Need some help solving this for integers $x$ and $y$: $$ y^2+5xy+6x^2-9x-4y=0 $$ I managed to make something like this: $$ (y+3x-4)(y+2x)=x\\ (y+3x)(y+2x-3)=y $$ Find integers for $x$ and $y$ that satisfy the equations above.
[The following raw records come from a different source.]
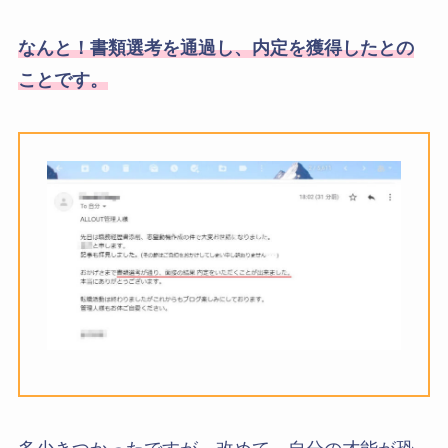
なんと！書類選考を通過し、内定を獲得したとの
ことです。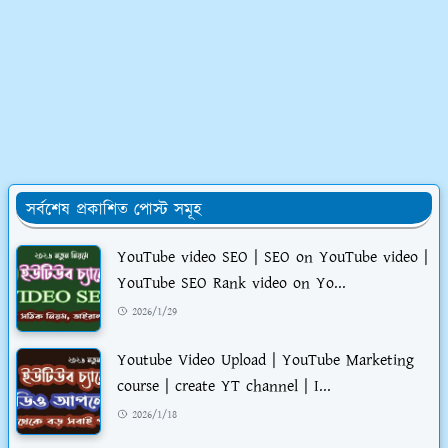
সর্বশেষ প্রকাশিত পোস্ট সমূহ
YouTube video SEO | SEO on YouTube video |
YouTube SEO Rank video on Yo...
2026/1/29
Youtube Video Upload | YouTube Marketing
course | create YT channel | I...
2026/1/18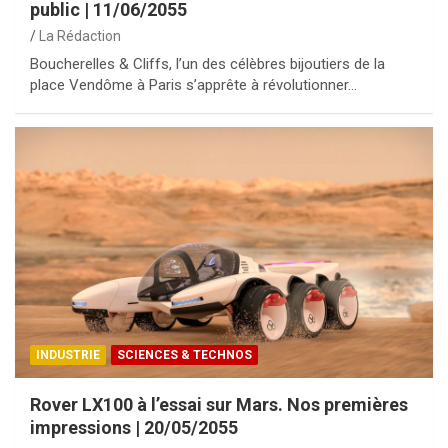
public | 11/06/2055
La Rédaction
Boucherelles & Cliffs, l’un des célèbres bijoutiers de la
place Vendôme à Paris s’apprête à révolutionner…
INDUSTRIE
SCIENCES & TECHNOS
Rover LX100 à l’essai sur Mars. Nos premières
impressions | 20/05/2055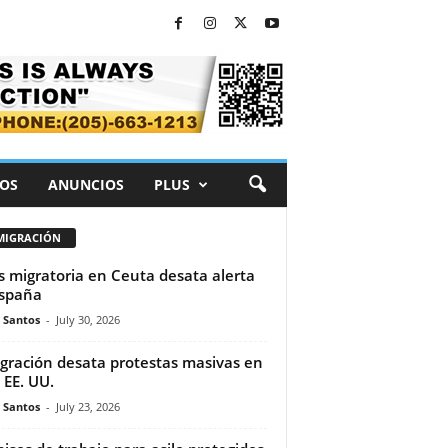
OS
ANUNCIOS
PLUS
MIGRACIÓN
is migratoria en Ceuta desata alerta
spaña
e Santos
-
July 30, 2026
gración desata protestas masivas en
 EE. UU.
e Santos
-
July 23, 2026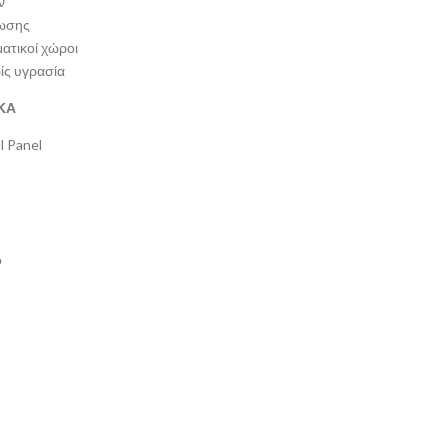
ν
ρωσης
ματικοί χώροι
ίς υγρασία
ΚΑ
l Panel
ό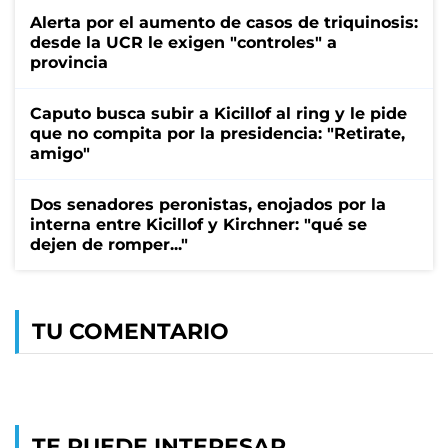
Alerta por el aumento de casos de triquinosis:
desde la UCR le exigen "controles" a
provincia
Caputo busca subir a Kicillof al ring y le pide
que no compita por la presidencia: "Retirate,
amigo"
Dos senadores peronistas, enojados por la
interna entre Kicillof y Kirchner: "qué se
dejen de romper..."
TU COMENTARIO
TE PUEDE INTERESAR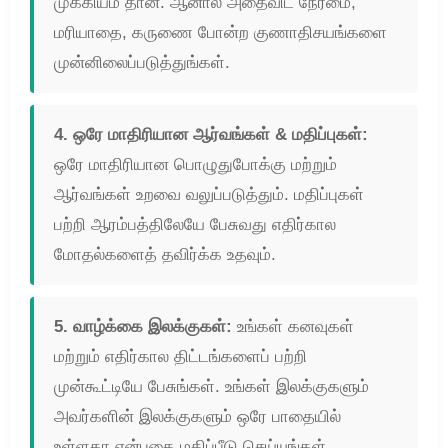
முக்கியம் தான். ஆனால் அதைவிட நேர்மை,
மரியாதை, கருணை போன்ற குணாதிசயங்களை
முன்னிலைப்படுத்துங்கள்.
4. ஒரே மாதிரியான ஆர்வங்கள் & மதிப்புகள்:
ஒரே மாதிரியான பொழுதுபோக்கு மற்றும்
ஆர்வங்கள் உறவை வலுப்படுத்தும். மதிப்புகள்
பற்றி ஆரம்பத்திலேயே பேசுவது எதிர்கால
மோதல்களைத் தவிர்க்க உதவும்.
5. வாழ்க்கை இலக்குகள்:
உங்கள் கனவுகள்
மற்றும் எதிர்கால திட்டங்களைப் பற்றி
முன்கூட்டியே பேசுங்கள். உங்கள் இலக்குகளும்
அவர்களின் இலக்குகளும் ஒரே பாதையில்
உள்ளதா என்பதை மதிப்பீடு செய்யுங்கள்.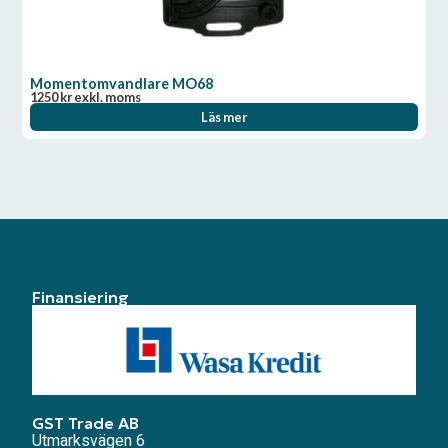
Momentomvandlare MO68
1250
kr
exkl. moms
Läs mer
Finansiering
GST Trade AB
Utmarksvägen 6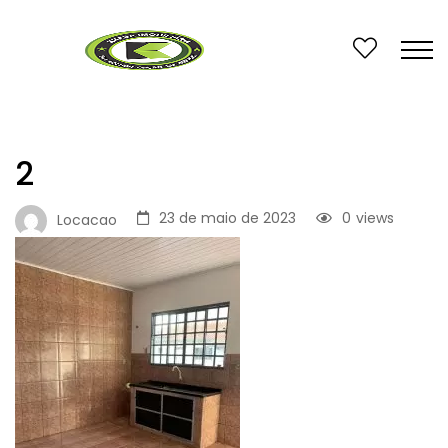
2
23 de maio de 2023
0
views
Locacao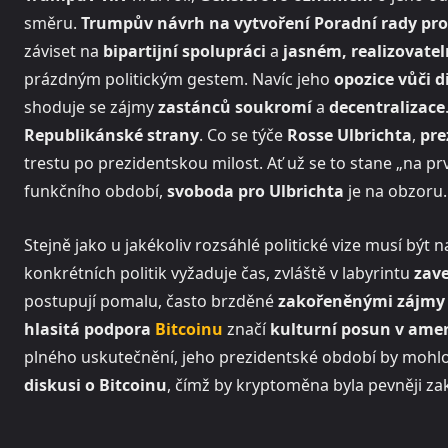
směru.
Trumpův návrh na vytvoření Poradní rady pr
záviset na
bipartijní spolupráci
a
jasném, realizovat
prázdným politickým gestem. Navíc jeho
opozice vůči d
shoduje se zájmy
zastánců soukromí
a
decentralizace
Republikánské strany
. Co se týče
Rosse Ulbrichta
,
pre
trestu po prezidentskou milost. Ať už se to stane „na 
funkčního období,
svoboda pro Ulbrichta
je na obzoru.
Stejně jako u jakékoliv rozsáhlé politické vize musí být
konkrétních politik vyžaduje čas, zvláště v labyrintu
zav
postupují pomalu, často brzděné
zakořeněnými zájmy
hlasitá podpora
Bitcoinu
značí
kulturní posun v ameri
plného uskutečnění, jeho prezidentské období by mohlo
diskusi o Bitcoinu
, čímž by kryptoměna byla pevněji za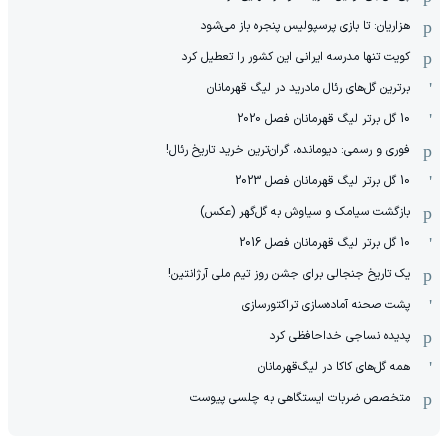
هزاریان: تا بازی پرسپولیس پنجره باز می‌شود
کویت تنها مدرسه ایرانی این کشور را تعطیل کرد
برترین گل‌های رئال مادرید در لیگ قهرمانان
10 گل برتر لیگ قهرمانان فصل 2020
فوری و رسمی: دیومانده، گران‌ترین خرید تاریخ رئال!
10 گل برتر لیگ قهرمانان فصل 2023
بازگشت سیامک و سیاوش به گل‌گهر (عکس)
10 گل برتر لیگ قهرمانان فصل 2016
یک تاریخ جنجالی برای جشن روز تیم ملی آرژانتین!
پشت صحنه آماده‌سازی تراکتورسازی
پدیده نساجی خداحافظی کرد
همه گل‌های کاکا در لیگ‌قهرمانان
متخصص ضربات ایستگاهی به چلسی پیوست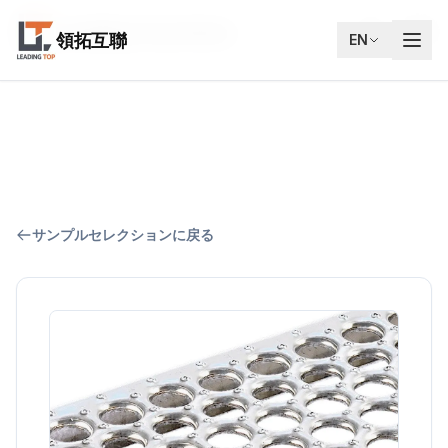
Leading Top Union
JA
領拓互聯
EN
サンプルセレクションに戻る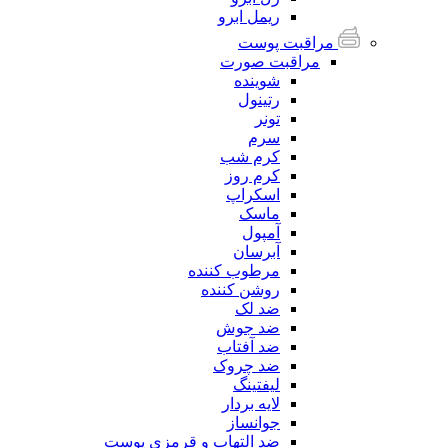
ریمل ابرو
مراقبت پوست
مراقبت صورت
شوینده
رتینول
تونر
سرم
کرم شب
کرم روز
اسکراپ
ماسک
آمپول
آبرسان
مرطوب کننده
روشن کننده
ضد لک
ضد جوش
ضد آفتاب
ضد چروک
لیفتینگ
لایه بردار
جوانساز
ضد التهاب و قرمزی پوست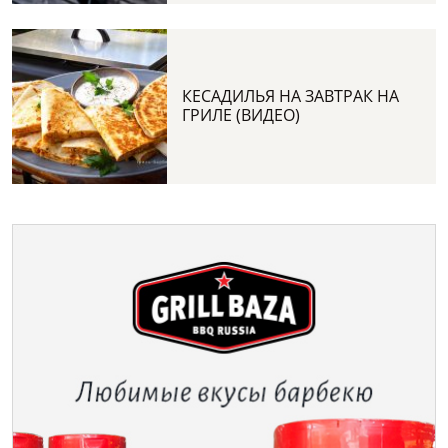
КЕСАДИЛЬЯ НА ЗАВТРАК НА
ГРИЛЕ (ВИДЕО)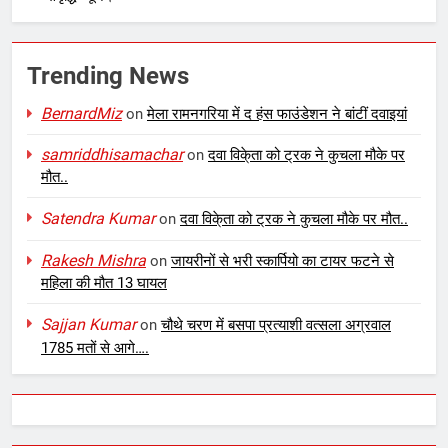
Trending News
BernardMiz
on
मेला रामनगरिया में द हंस फाउंडेशन ने बांटीं दवाइयां
samriddhisamachar
on
दवा विके्ता को ट्रक ने कुचला मौके पर
मौत..
Satendra Kumar
on
दवा विके्ता को ट्रक ने कुचला मौके पर मौत..
Rakesh Mishra
on
जायरीनों से भरी स्कार्पियो का टायर फटने से
महिला की मौत 13 घायल
Sajjan Kumar
on
चौथे चरण में बसपा प्रत्याशी वत्सला अग्रवाल
1785 मतों से आगे….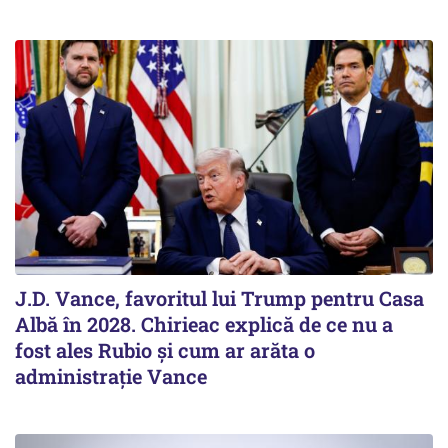
J.D. Vance, favoritul lui Trump pentru Casa
Albă în 2028. Chirieac explică de ce nu a
fost ales Rubio și cum ar arăta o
administrație Vance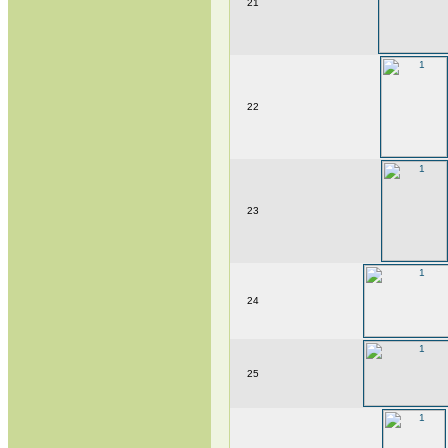
21
22
23
24
25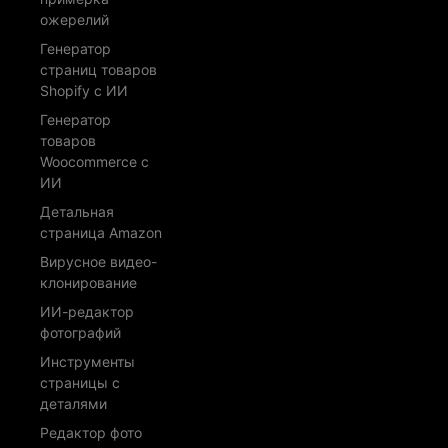
ожерелий
Генератор
страниц товаров
Shopify с ИИ
Генератор
товаров
Woocommerce с
ИИ
Детальная
страница Amazon
Вирусное видео-
клонирование
ИИ-редактор
фотографий
Инструменты
страницы с
деталями
Редактор фото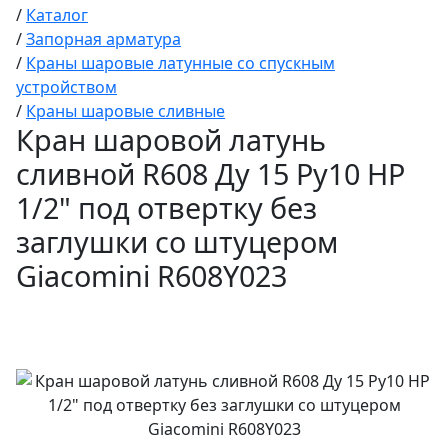
/
Каталог
/
Запорная арматура
/
Краны шаровые латунные со спускным
устройством
/
Краны шаровые сливные
Кран шаровой латунь
сливной R608 Ду 15 Ру10 НР
1/2" под отвертку без
заглушки со штуцером
Giacomini R608Y023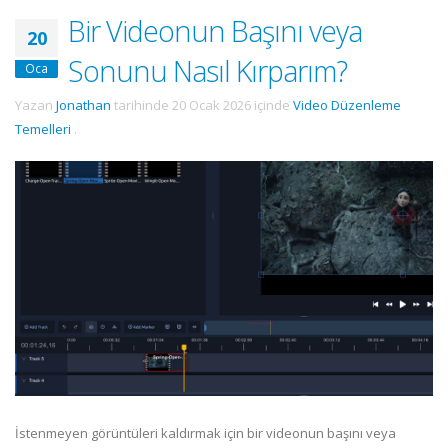
Bir Videonun Başını veya
20
Sonunu Nasıl Kırparım?
Oca
Yazan
Jonathan
tarihinde
20 Ocak 2026
içinde
Video Düzenleme
Temelleri
.
İstenmeyen görüntüleri kaldırmak için bir videonun başını veya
But, what do I do next, or is this a bad approach?

Answer 1

The equation defines a conic section, and as a first step you could put it into a more standard form. Let $u,v$ be variables to replace $x,y$, where $x=u+a$ and $y=v+b$. Here, $a,b$ are fixed (but not yet known) integers. This turns the equation into:

$$(v+b)^2+5(u+a)(v+b)+6(u+a)^2-9(u+a)-4(v+b)=0$$ $$v^2+5uv+6u^2+(2b+5a-4)v+(5b+12a-9)u+(b^2+5ab+6a^2-9a-4b)=0$$

We would like to choose $a,b$ so that the $v$ and $u$ terms vanish. A little linear algebra gives that this happens when $a=2$ and $b=-3$. So you have:

$$v^2+5uv+6u^2-3=0$$ $$v^2+5uv+6u^2=3$$

Now, much easier to factor: $$(v+2u)(v+3u)=3$$

And you could use the various integer factorizations of $3$ to solve for possible pairs $(u,v)$, and then convert back to pairs $(x,y)$.

Answer 2

$$ (y+3x -3)(y+2x - 1)= y^2 + 5 yx + 6 x^2 -9x-4y +3 $$ $$ (y+3x -3)(y+2x - 1)= 3 $$

Answer 3

Hint:  written as a quadratic in $\,y\,$, the discriminant of $\;y^2+(5x-4)y+3x(2x-3)\,$ must be a perfect square: $\;\Delta_y=(5x-4)^2-12x(2x-3)=x^2 - 4 x + 16=(x-2)^2+12\,$.

Answer 4

We have $$(y+3x)(y+2x)-(9x+4y)=0$$

so if we put $a=y+3x$ and $b=y+2x$ we get $$ab-a-3b=0\implies b={a\over a-3}$$

so $a-3\mid a$ and thus $a-3\mid 3$ so $a-3\in\{-3,-1,1,3\}$ so $a\in\{0,2,4,6\}$ and corresponding $b\in\{0,-2,4,2 \}$ Now for each pair $(a,b)$ solve for $x$ and $y$...